→ **What the task asks**:
Format the lines of every row below as a JSON list of strings, one string per line, with blank lines omitted. Leave the pictures out of the answer.
>> begin
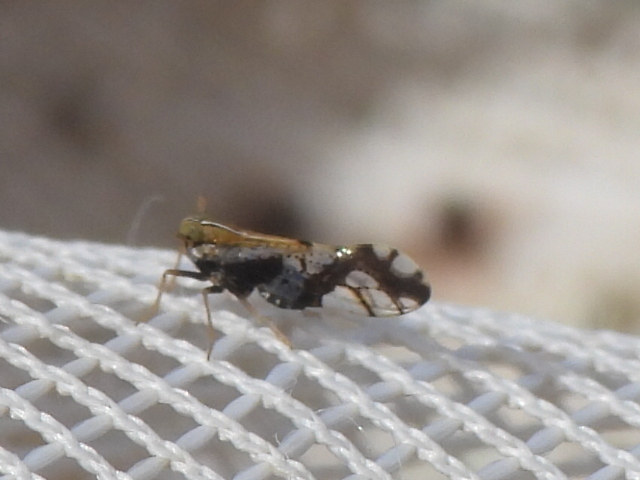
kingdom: Animalia
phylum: Arthropoda
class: Insecta
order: Hemiptera
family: Delphacidae
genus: Liburniella
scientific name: Liburniella ornata
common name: Ornate planthopper
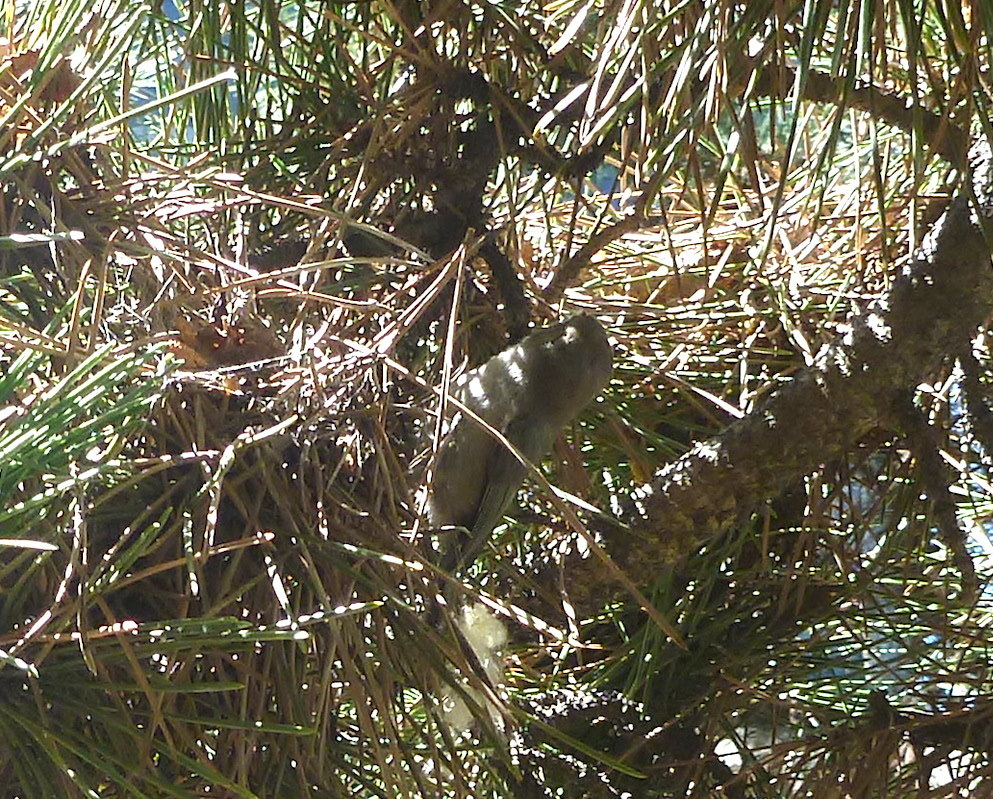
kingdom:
>> end
→ **Full solution**:
[
  "kingdom: Animalia",
  "phylum: Arthropoda",
  "class: Insecta",
  "order: Hemiptera",
  "family: Delphacidae",
  "genus: Liburniella",
  "scientific name: Liburniella ornata",
  "common name: Ornate planthopper",
  "kingdom:"
]